WHAT IS REQUIRED | Take the lines below beginning at the line that has "Clouet-d’Orval, B., D." and stopping after the line that has "G3·Genes | Genomes", and print them exactly as they are, with no other lines.

[Dataset items]
BEGIN
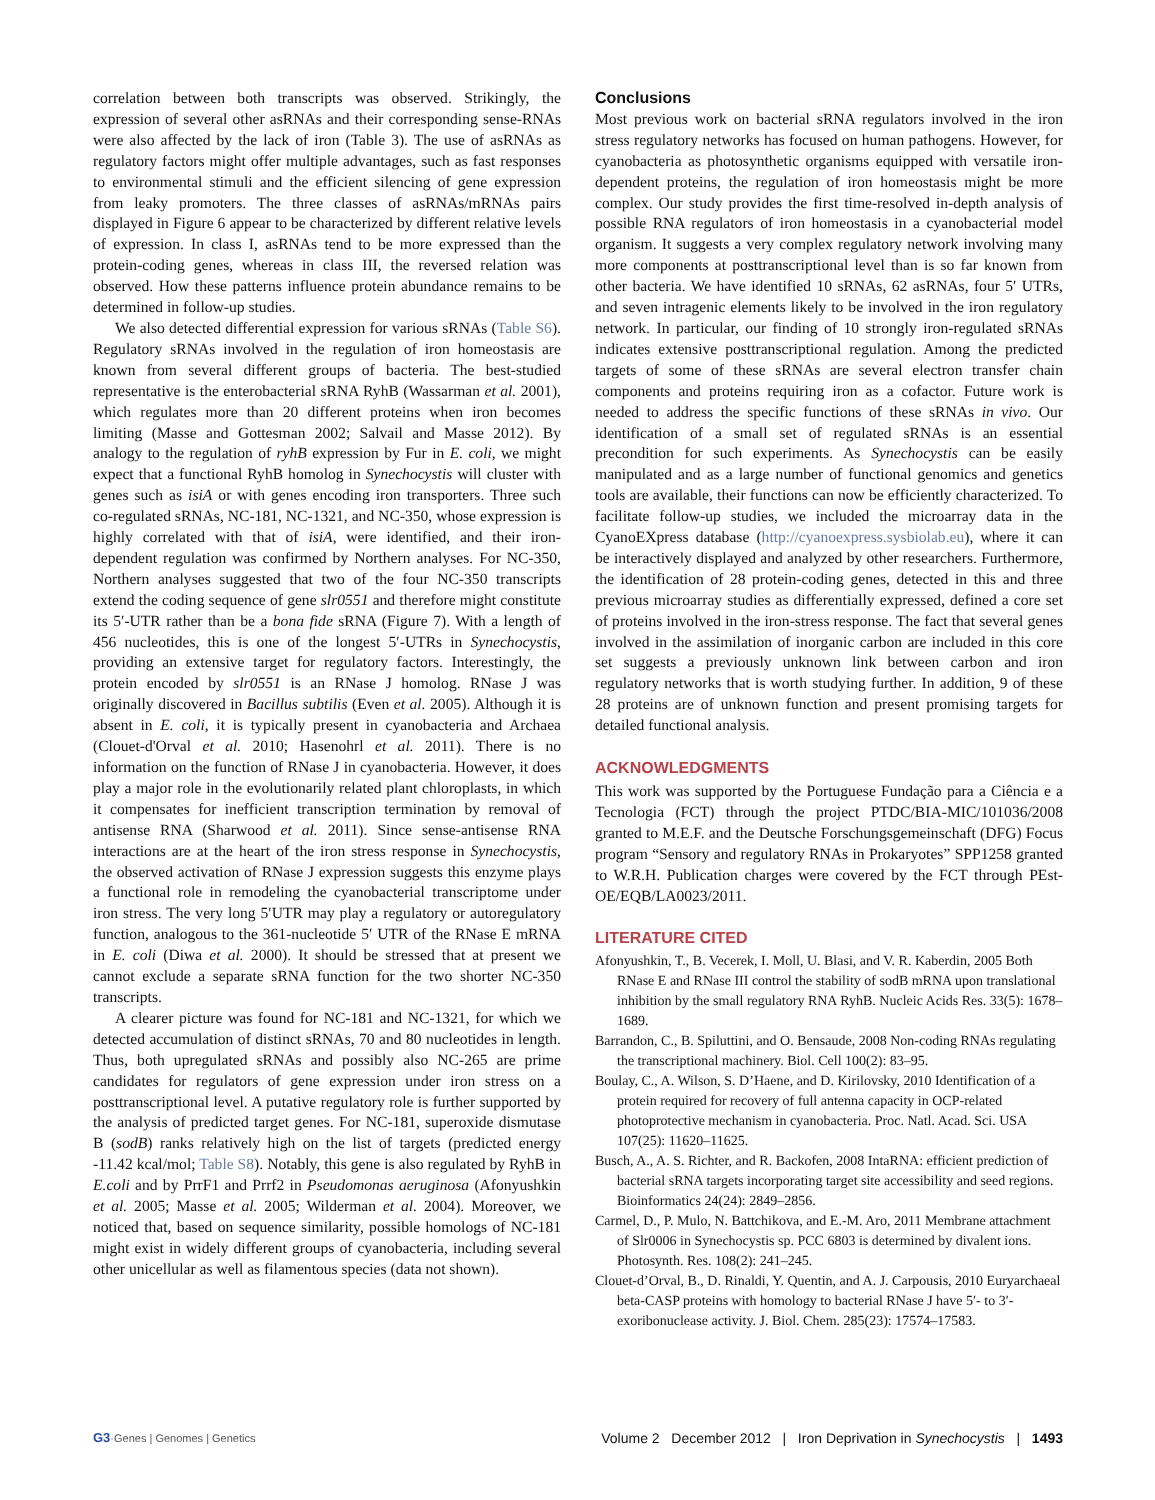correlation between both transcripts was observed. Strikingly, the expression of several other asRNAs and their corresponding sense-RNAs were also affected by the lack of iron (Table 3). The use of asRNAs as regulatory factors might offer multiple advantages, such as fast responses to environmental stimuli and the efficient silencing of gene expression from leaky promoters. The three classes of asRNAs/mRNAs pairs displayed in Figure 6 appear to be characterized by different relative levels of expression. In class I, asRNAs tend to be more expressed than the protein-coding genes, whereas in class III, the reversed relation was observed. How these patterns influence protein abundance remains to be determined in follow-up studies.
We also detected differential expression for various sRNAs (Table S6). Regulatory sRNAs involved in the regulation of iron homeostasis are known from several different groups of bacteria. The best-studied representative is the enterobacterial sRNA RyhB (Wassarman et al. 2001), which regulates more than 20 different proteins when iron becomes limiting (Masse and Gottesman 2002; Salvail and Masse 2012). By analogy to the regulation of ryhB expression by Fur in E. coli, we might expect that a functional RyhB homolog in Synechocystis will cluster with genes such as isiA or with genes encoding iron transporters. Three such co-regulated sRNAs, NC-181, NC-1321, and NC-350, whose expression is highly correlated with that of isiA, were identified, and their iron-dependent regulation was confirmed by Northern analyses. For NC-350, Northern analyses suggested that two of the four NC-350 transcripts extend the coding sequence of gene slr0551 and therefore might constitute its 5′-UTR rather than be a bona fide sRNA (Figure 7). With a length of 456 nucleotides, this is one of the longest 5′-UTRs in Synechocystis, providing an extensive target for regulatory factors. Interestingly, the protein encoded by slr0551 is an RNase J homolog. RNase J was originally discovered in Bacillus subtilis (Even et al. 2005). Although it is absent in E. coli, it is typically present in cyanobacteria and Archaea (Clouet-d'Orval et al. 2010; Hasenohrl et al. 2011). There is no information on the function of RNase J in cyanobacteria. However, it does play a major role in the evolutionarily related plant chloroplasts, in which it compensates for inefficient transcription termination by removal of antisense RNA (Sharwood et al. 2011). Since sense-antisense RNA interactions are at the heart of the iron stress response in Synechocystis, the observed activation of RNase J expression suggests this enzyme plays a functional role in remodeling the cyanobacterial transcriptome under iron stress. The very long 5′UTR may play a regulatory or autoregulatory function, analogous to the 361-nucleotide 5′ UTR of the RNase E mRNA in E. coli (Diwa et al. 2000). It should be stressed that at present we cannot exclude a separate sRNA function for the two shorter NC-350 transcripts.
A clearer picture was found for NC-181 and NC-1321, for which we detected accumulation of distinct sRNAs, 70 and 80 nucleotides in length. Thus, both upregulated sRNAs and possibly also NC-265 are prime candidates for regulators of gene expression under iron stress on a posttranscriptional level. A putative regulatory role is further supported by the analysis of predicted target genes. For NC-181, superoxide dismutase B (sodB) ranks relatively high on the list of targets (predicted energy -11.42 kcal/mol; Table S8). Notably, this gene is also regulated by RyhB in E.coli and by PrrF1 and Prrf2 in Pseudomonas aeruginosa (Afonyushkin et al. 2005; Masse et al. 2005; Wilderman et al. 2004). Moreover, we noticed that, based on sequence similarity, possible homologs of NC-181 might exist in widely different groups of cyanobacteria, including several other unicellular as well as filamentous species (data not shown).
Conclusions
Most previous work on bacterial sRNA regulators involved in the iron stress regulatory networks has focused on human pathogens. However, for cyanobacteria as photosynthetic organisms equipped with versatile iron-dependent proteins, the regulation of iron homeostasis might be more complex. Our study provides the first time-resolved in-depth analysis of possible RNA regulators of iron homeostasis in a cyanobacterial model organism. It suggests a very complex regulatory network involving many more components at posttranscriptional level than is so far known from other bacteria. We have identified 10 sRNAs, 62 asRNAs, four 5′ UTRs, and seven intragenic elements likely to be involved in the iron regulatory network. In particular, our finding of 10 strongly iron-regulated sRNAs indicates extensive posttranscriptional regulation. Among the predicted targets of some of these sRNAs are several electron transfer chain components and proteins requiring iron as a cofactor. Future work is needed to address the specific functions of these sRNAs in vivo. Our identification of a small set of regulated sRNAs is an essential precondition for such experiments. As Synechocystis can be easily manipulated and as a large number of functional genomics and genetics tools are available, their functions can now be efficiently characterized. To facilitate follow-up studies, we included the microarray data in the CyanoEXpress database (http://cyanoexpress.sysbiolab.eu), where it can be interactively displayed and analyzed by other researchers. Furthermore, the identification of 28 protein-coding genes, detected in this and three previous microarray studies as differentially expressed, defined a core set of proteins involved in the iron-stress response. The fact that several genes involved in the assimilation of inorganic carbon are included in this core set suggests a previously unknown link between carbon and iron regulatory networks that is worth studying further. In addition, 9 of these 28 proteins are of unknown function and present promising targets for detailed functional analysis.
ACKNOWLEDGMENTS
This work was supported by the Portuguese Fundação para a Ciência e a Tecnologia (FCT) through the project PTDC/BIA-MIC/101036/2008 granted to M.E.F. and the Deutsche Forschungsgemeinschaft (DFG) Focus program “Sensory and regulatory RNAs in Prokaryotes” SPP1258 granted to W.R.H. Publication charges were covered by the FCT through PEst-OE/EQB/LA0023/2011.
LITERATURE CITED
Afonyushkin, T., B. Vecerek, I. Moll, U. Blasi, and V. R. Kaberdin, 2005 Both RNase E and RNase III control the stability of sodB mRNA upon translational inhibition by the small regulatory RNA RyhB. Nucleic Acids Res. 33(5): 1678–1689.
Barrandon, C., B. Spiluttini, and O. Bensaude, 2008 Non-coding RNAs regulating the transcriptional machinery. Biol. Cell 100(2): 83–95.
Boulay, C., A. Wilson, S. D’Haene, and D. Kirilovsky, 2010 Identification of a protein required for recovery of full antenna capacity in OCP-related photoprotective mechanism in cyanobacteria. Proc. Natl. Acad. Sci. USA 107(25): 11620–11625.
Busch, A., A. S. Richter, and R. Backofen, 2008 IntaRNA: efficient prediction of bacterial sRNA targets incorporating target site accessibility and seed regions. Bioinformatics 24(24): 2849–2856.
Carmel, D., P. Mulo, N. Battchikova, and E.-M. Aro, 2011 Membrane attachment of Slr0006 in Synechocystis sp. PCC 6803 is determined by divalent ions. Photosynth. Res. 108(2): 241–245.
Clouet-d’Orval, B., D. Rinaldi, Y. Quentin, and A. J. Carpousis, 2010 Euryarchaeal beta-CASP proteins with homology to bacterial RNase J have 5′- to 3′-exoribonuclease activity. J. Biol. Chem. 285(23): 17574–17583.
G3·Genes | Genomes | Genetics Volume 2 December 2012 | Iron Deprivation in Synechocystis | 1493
END
BEGIN
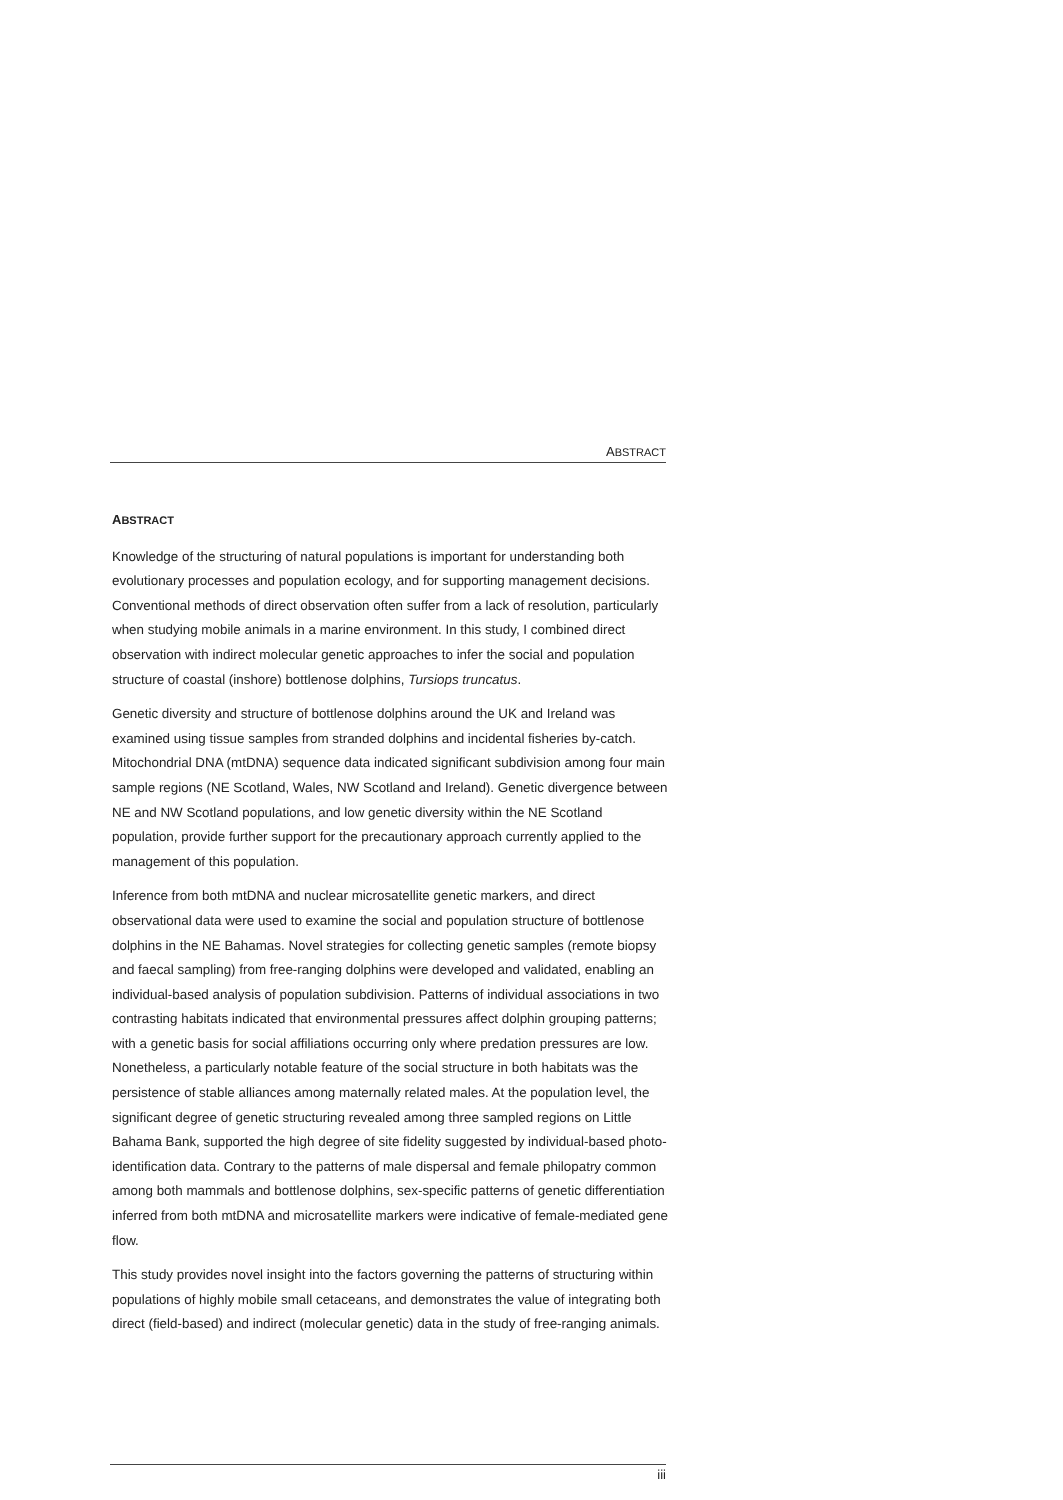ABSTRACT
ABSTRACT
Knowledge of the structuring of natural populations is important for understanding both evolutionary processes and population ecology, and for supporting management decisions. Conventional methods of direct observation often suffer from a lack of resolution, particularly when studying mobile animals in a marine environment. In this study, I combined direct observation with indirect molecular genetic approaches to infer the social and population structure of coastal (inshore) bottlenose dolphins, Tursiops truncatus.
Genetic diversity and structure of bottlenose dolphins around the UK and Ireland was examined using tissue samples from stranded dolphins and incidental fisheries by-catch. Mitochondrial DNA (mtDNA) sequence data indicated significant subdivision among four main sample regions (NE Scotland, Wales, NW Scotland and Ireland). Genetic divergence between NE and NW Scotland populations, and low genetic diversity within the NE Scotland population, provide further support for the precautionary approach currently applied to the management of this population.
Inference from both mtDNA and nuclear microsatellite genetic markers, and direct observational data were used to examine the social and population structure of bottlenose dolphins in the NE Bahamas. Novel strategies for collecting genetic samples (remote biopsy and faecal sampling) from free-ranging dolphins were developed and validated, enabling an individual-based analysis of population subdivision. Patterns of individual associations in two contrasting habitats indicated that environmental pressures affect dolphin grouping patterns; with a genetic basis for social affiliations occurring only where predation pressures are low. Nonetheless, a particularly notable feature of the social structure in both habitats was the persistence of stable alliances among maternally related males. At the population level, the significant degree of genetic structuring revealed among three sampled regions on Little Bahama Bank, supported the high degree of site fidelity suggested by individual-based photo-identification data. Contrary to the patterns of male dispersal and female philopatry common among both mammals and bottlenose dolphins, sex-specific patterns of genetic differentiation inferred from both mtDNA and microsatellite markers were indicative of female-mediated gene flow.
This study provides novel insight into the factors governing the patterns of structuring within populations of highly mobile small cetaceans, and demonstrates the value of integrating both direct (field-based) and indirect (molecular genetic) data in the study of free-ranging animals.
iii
END
RESPONSE TO THIS EXERCISE |
Clouet-d’Orval, B., D. Rinaldi, Y. Quentin, and A. J. Carpousis, 2010 Euryarchaeal beta-CASP proteins with homology to bacterial RNase J have 5′- to 3′-exoribonuclease activity. J. Biol. Chem. 285(23): 17574–17583.
G3·Genes | Genomes | Genetics Volume 2 December 2012 | Iron Deprivation in Synechocystis | 1493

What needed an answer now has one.